Global coal generation ‘plunging into death spiral’

A new report suggests 42% of the world’s currently operating coal fleets are unprofitable

Pathway to COP26 report

Global coal generation is plunging into a ‘death spiral’.

That’s the verdict from environmental think-tank Carbon Tracker, which has published a new report suggesting 42% of the world’s operating coal fleets are already unprofitable due to high fuel costs.

It expects a combination of renewable energy costs, air pollution regulation and carbon pricing to mean this figure will rise to 72% by 2040.

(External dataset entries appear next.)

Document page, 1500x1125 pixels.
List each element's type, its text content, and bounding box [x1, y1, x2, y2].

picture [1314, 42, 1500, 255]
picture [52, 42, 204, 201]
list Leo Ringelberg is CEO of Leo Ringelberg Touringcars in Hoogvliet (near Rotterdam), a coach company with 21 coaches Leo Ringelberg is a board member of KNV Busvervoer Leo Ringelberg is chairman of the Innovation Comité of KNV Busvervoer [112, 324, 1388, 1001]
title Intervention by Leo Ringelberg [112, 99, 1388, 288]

The statistics cover around 95% (1,900GW) of global operating capacity and 90% (220GW) of capacity being built – the predictions assume fuel costs will fall by more than a tenth after 2018 and only include existing climate and air pollution policies, meaning they are likely to prove conservative estimates.

Carbon Tracker claims 35% of existing coal capacity already costs more to run than building new renewable infrastructure, potentially increasing to 96% by 2030.

The think-tank believes renewables will be cheaper than coal in all markets by 2025 and warns coal owners that they could avoid $267 billion (£211bn) in stranded assets by phasing-out the fossil fuel resource sooner rather than later.

It suggests utility investors can play a critical role in engaging with their portfolio of companies and encouraging divestment and calls for governments to plan the move to low carbon energy alternatives as early as possible.